The Hug High garden was installed last year with funding from Truckee Meadows Water Authority’s Landscape Retrofit Program. At the time, TMWA’s Lora Richards was at a loss for ideas about how to create a water-wise landscape on the sloping property. She called on landscape architect Tom Stille of River School Farms and Interpretive Gardens, who envisioned a bioregional theme. Now, 23,400 square feet of ripped out lawn later, one area of the L-shaped garden features a Sierra Nevada region with incense cedar, white fir and Jeffrey pine lining the hillside. A desert region at the hottest spot features drought-tolerant plants, like salvia, yarrow and lavender. Native Great Basin plants dot another patch. A riparian area features plants that grow along the Truckee River and require more water. A “food forest” grows edibles like strawberries, rhubarb and asparagus, mixed with fruit trees, and a veggie patch with hoop houses yields, during this cool season, Swiss chard, mustard greens, kale, spinach and more.

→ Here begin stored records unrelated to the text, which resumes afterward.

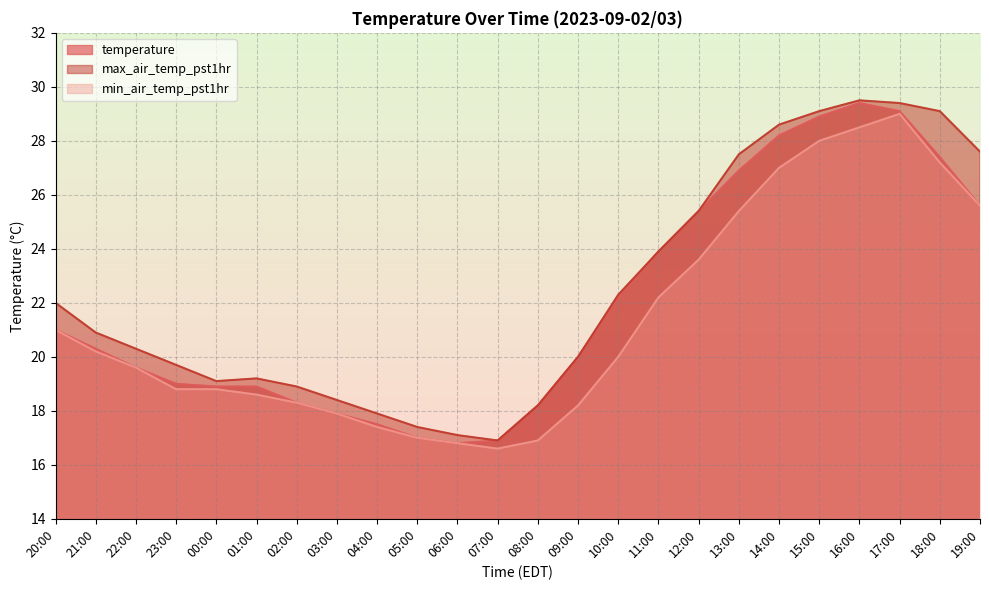

What is the difference between the max_air_temp_pst1hr values at 12:00 and 15:00?

3.7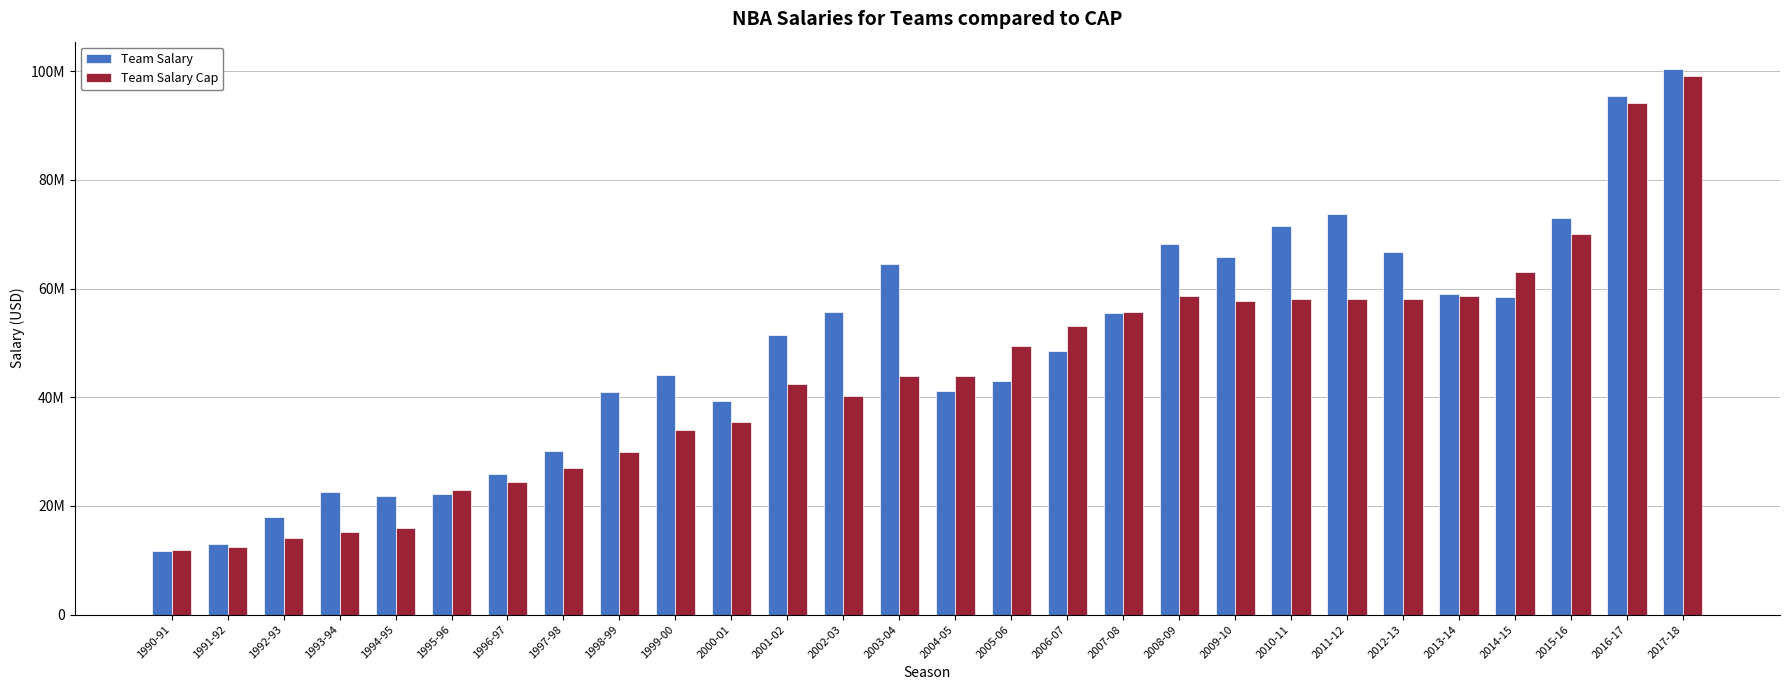

Which category has the highest value in the Team Salary series?

2017-18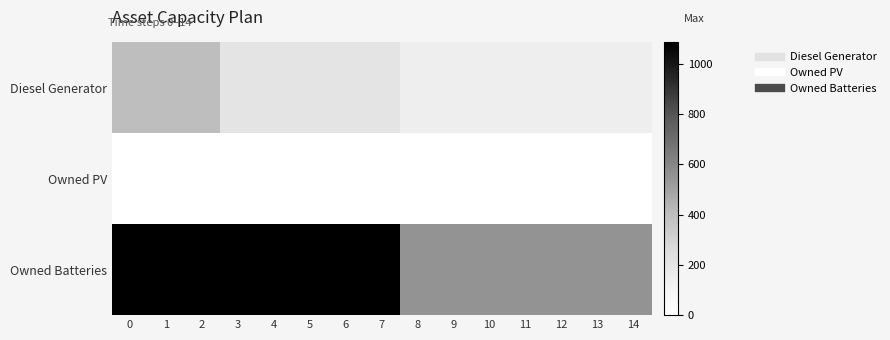

Rank the series by their maximum value, from lowest to highest.

Owned PV, Diesel Generator, Owned Batteries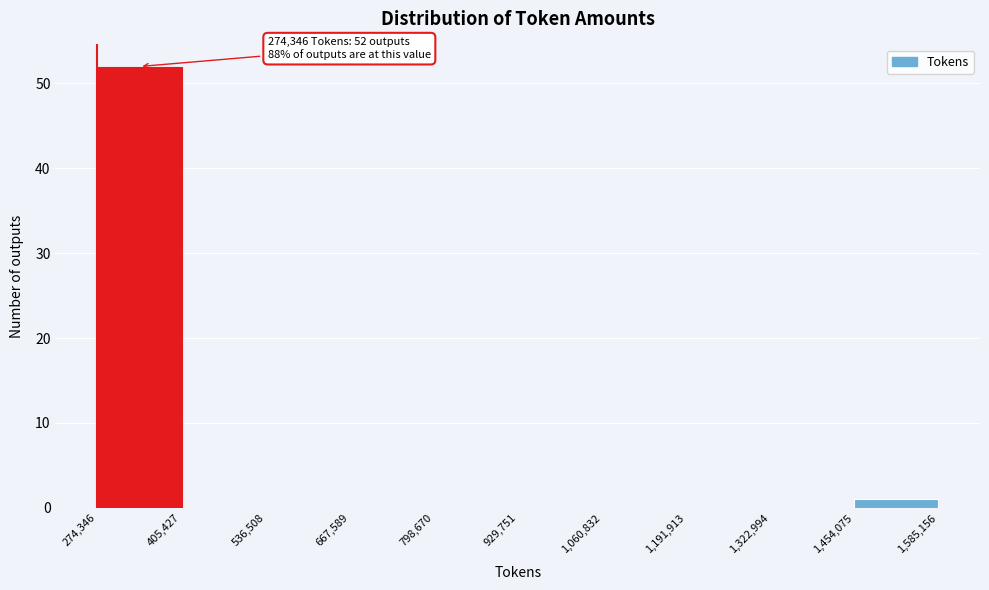

Over which range of the x-axis is the bar tallest?

274,346 to 405,427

The different areas will help students draw comparisons of the water needs of various landscapes—information that could help adults contemplating a water-wise yard, as well.
“The main goal of the garden is really water conservation,” said Stille during the garden’s public opening. The food produced is an added benefit. Even in the cold weather, Hug’s hoop houses provided enough salad greens to serve about 300 people during a school supper last winter.
“We plant our own vegetables,” said Hug culinary student Anthony Smith, 16, serving up a parsnip nut muffin he helped cook for the garden opening.
“There’s more food here than we can use in the class,” said culinary instructor Wayne Tuma, beaming. The remaining food goes to the Northern Nevada Food Bank and Great Basin Community Food Co-op. While it may seem sensible for food grown on school grounds to be served in the school cafeteria, distributor contracts currently prohibit it.
“We could do a salad bar in the school right now, but politically, they’re not ready for it,” said Josie Luciano of Urban Roots Garden Classrooms, which has been working with the students on the garden.
In the meantime, while Reno residents tend their own gardens, Tuma, students and other volunteers will help maintain this one throughout the summer.
The garden demonstrates possibilities, not just of gardening ideas for different regions and water resources, but also for growing food in unlikely places—like an urban, uneven school plot.
“Food is so critical now,” said Stille. “With peak oil, our industrial agricultural system runs on oil. Tractors, pesticides, fertilizers all run on oil. It’s important to teach how to grow food in our urban areas.”